Prompt => Transcribe the lines of the records below from the line containing "right elbow: (220, 392, 0)" through the line containing "right wrist: (421, 348, -12)", including both of those lines.

Task inputs =>

________

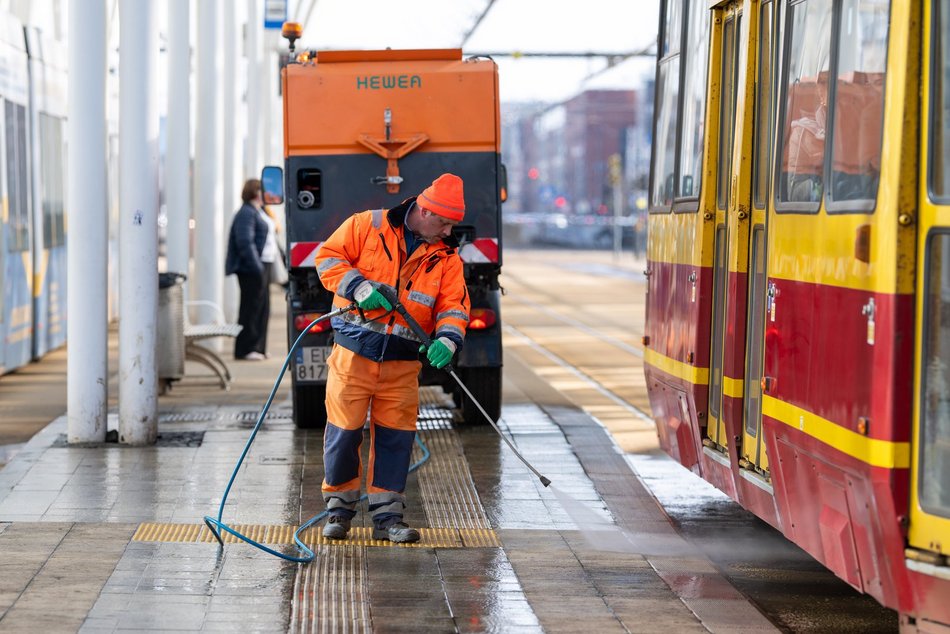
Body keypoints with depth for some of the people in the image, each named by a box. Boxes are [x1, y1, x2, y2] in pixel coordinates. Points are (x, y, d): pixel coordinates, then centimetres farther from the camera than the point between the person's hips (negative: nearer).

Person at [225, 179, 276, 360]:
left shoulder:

________

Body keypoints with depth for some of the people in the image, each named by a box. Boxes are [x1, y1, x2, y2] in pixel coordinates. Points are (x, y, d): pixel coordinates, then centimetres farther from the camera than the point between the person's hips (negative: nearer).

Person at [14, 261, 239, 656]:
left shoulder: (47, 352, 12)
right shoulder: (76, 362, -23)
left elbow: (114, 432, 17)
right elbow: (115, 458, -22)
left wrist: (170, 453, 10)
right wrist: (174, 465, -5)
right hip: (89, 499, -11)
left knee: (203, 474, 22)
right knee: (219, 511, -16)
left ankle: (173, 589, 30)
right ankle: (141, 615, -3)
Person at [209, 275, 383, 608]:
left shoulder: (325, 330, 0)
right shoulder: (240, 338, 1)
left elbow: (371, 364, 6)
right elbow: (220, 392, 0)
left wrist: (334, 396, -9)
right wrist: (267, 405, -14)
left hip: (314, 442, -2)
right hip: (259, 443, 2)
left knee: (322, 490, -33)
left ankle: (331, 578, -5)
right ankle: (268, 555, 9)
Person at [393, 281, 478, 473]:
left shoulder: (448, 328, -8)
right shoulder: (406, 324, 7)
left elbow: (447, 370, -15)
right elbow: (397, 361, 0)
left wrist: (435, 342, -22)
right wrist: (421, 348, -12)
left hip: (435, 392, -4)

________

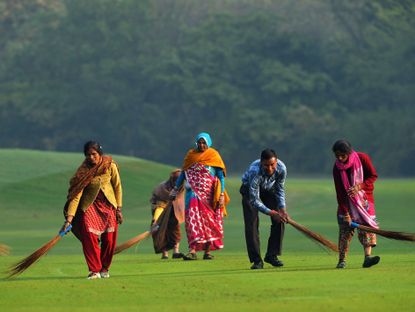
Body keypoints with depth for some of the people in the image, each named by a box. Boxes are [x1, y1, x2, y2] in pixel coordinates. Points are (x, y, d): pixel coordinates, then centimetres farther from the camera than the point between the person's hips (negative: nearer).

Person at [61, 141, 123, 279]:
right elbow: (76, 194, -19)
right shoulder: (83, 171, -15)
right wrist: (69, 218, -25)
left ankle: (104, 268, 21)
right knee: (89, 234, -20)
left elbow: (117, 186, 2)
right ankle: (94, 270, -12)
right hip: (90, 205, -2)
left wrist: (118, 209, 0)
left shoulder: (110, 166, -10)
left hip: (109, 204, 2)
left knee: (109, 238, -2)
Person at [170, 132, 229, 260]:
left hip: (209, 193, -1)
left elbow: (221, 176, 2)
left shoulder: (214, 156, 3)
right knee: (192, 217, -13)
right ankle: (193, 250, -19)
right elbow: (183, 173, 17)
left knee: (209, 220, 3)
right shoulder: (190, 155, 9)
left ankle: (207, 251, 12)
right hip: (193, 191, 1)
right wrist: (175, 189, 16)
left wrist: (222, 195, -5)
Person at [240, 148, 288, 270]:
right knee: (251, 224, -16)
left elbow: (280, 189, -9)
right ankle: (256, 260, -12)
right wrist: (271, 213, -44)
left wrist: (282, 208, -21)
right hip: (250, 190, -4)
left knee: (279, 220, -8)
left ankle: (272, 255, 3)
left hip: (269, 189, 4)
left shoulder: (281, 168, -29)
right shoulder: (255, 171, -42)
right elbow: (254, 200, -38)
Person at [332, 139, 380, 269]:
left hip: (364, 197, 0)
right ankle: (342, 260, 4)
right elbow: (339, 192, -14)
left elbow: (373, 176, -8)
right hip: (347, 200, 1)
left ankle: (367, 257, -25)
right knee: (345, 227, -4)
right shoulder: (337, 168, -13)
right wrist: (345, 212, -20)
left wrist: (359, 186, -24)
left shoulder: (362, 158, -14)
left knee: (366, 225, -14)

________

Exercise solution =>
right elbow: (220, 392, 0)
left wrist: (334, 396, -9)
right wrist: (267, 405, -14)
left hip: (314, 442, -2)
right hip: (259, 443, 2)
left knee: (322, 490, -33)
left ankle: (331, 578, -5)
right ankle: (268, 555, 9)
Person at [393, 281, 478, 473]:
left shoulder: (448, 328, -8)
right shoulder: (406, 324, 7)
left elbow: (447, 370, -15)
right elbow: (397, 361, 0)
left wrist: (435, 342, -22)
right wrist: (421, 348, -12)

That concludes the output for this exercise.